# DuckDB on Databricks

[DuckDB](https://duckdb.org/) is a formidable new single-machine analytics tool, tracing its origins to the same Dutch research institute as Python. Crucially for this guide, it comes with a remarkably good [Spatial extension](https://duckdb.org/docs/stable/core_extensions/spatial/overview.html).

While Databricks comes with its own set of geospatial features, such as [H3 functions](https://docs.databricks.com/aws/en/sql/language-manual/sql-ref-h3-geospatial-functions), nothing stops you to use DuckDB on the side as well.

(What you do have to keep in mind though is that while much of Databricks's tooling, namely Apache Spark, is focused on big data analysis multi-node clusters, your DuckDB instead will just run on single-node, just like e.g. Pandas would. So use single-node clusters.)


## Running DuckDB on Databricks

In [0]:
%pip install duckdb --quiet

import duckdb

con = duckdb.connect()

# Install the Spatial Extension:
con.sql("install spatial; load spatial")

This allows you to directly use the DuckDB Spatial, for example:

In [0]:
con.sql("select st_distance(st_geomfromtext('POINT(0 0)'), st_geomfromtext('POINT(1 1)')) d")

### Spatial functions


### Visualize output

If your data is lon/lat, you can make use of the built-in point map visualization in Databricks Notebooks if you convert the DuckDB to a Spark DataFrame via Pandas.

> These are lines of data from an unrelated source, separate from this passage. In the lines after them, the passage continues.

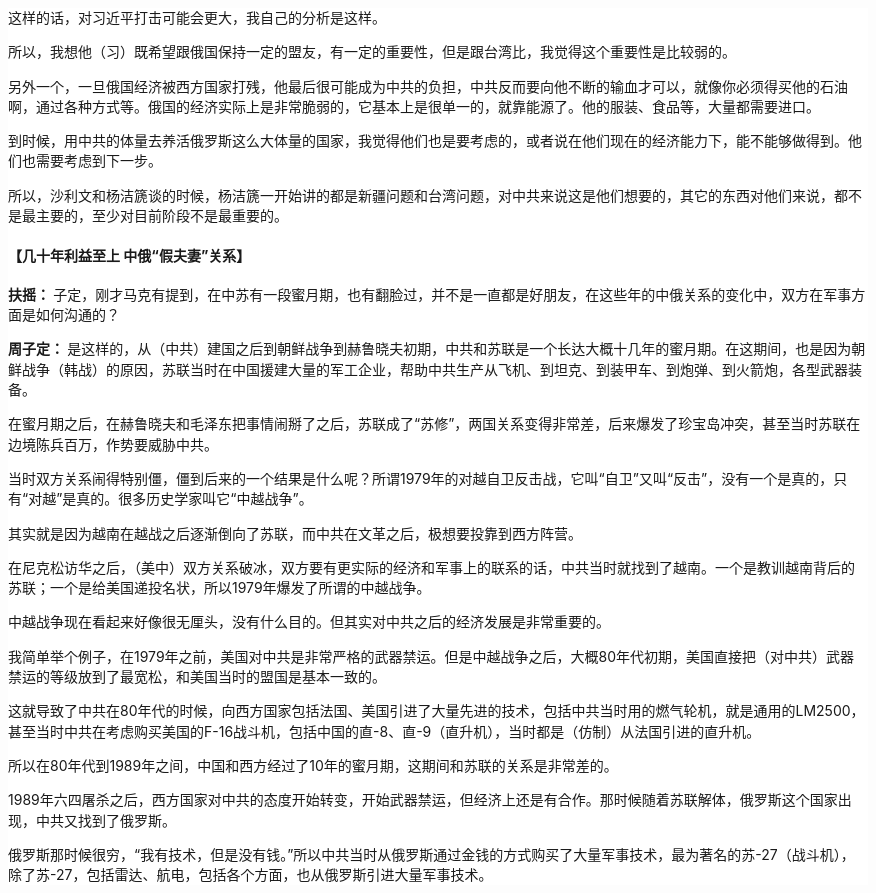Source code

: </p>
<p>
 这样的话，对习近平打击可能会更大，我自己的分析是这样。
</p>
<p>
 所以，我想他（习）既希望跟俄国保持一定的盟友，有一定的重要性，但是跟台湾比，我觉得这个重要性是比较弱的。
</p>
<p>
 另外一个，一旦俄国经济被西方国家打残，他最后很可能成为中共的负担，中共反而要向他不断的输血才可以，就像你必须得买他的石油啊，通过各种方式等。俄国的经济实际上是非常脆弱的，它基本上是很单一的，就靠能源了。他的服装、食品等，大量都需要进口。
</p>
<p>
 到时候，用中共的体量去养活俄罗斯这么大体量的国家，我觉得他们也是要考虑的，或者说在他们现在的经济能力下，能不能够做得到。他们也需要考虑到下一步。
</p>
<p>
 所以，沙利文和杨洁篪谈的时候，杨洁篪一开始讲的都是新疆问题和台湾问题，对中共来说这是他们想要的，其它的东西对他们来说，都不是最主要的，至少对目前阶段不是最重要的。
</p>
<h4>
 【几十年利益至上 中俄“假夫妻”关系】
</h4>
<p>
 <strong>
  扶摇：
 </strong>
 子定，刚才马克有提到，在中苏有一段蜜月期，也有翻脸过，并不是一直都是好朋友，在这些年的中俄关系的变化中，双方在军事方面是如何沟通的？
</p>
<p>
 <strong>
  周子定：
 </strong>
 是这样的，从（中共）建国之后到朝鲜战争到赫鲁晓夫初期，中共和苏联是一个长达大概十几年的蜜月期。在这期间，也是因为朝鲜战争（韩战）的原因，苏联当时在中国援建大量的军工企业，帮助中共生产从飞机、到坦克、到装甲车、到炮弹、到火箭炮，各型武器装备。
</p>
<p>
 在蜜月期之后，在赫鲁晓夫和毛泽东把事情闹掰了之后，苏联成了“苏修”，两国关系变得非常差，后来爆发了珍宝岛冲突，甚至当时苏联在边境陈兵百万，作势要威胁中共。
</p>
<p>
 当时双方关系闹得特别僵，僵到后来的一个结果是什么呢？所谓1979年的对越自卫反击战，它叫“自卫”又叫“反击”，没有一个是真的，只有“对越”是真的。很多历史学家叫它“中越战争”。
</p>
<p>
 其实就是因为越南在越战之后逐渐倒向了苏联，而中共在文革之后，极想要投靠到西方阵营。
</p>
<p>
 在尼克松访华之后，（美中）双方关系破冰，双方要有更实际的经济和军事上的联系的话，中共当时就找到了越南。一个是教训越南背后的苏联；一个是给美国递投名状，所以1979年爆发了所谓的中越战争。
</p>
<p>
 中越战争现在看起来好像很无厘头，没有什么目的。但其实对中共之后的经济发展是非常重要的。
</p>
<p>
 我简单举个例子，在1979年之前，美国对中共是非常严格的武器禁运。但是中越战争之后，大概80年代初期，美国直接把（对中共）武器禁运的等级放到了最宽松，和美国当时的盟国是基本一致的。
</p>
<p>
 这就导致了中共在80年代的时候，向西方国家包括法国、美国引进了大量先进的技术，包括中共当时用的燃气轮机，就是通用的LM2500，甚至当时中共在考虑购买美国的F-16战斗机，包括中国的直-8、直-9（直升机），当时都是（仿制）从法国引进的直升机。
</p>
<p>
 所以在80年代到1989年之间，中国和西方经过了10年的蜜月期，这期间和苏联的关系是非常差的。
</p>
<p>
 1989年六四屠杀之后，西方国家对中共的态度开始转变，开始武器禁运，但经济上还是有合作。那时候随着苏联解体，俄罗斯这个国家出现，中共又找到了俄罗斯。
</p>
<p>
 俄罗斯那时候很穷，“我有技术，但是没有钱。”所以中共当时从俄罗斯通过金钱的方式购买了大量军事技术，最为著名的苏-27（战斗机），除了苏-27，包括雷达、航电，包括各个方面，也从俄罗斯引进大量军事技术。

Once the result is shown, click on the `+` icon right of the `Table` tab to add the visualization "Map (Markers)" such as the one shown on the below image. 

In [0]:
query = con.sql(
    """
with t as (
    select st_geomfromtext('POINT(0 0)') g
    union all
    select st_geomfromtext('POINT(1 1)') g
)
select st_x(g) lon, st_y(g) lat from t
""")
query

In [0]:
spark.createDataFrame(query.df()).display()

Databricks visualization. Run in Databricks to view.

![point_map](img/point_map.png)

Or visualize with lonboard, which will work also for other geometry types like linestrings and polygons:

In [0]:
%pip install lonboard shapely --quiet

from lonboard import viz

In [0]:


query = con.sql(
    """
select st_geomfromtext('POINT(0 0)') g
union all
select st_geomfromtext('POINT(1 1)') g
""")
query

In [0]:
viz(query, con=con).as_html()

### Read Delta Tables with DuckDB

We can read data from a delta table to duckdb via Arrow (or Pandas). (This assumes that the data volume is not prohibitively large to load into the memory of a single machine.)

In [0]:
dfa = spark.read.table(tablename).toArrow()

query = con.sql("""
select
    st_length(st_geomfromwkb(wkb)) length_m
from
    pda;
""")
query

### Write Delta Tables from DuckDB

If you want to write back a result to a delta table, you can use Pandas as an intermediary format:

In [0]:
spark.createDataFrame(query.df()).createOrReplaceTempView("t")
# spark.createDataFrame(query.df()).write.saveAsTable("t")

In [0]:
%sql
select * from vw_t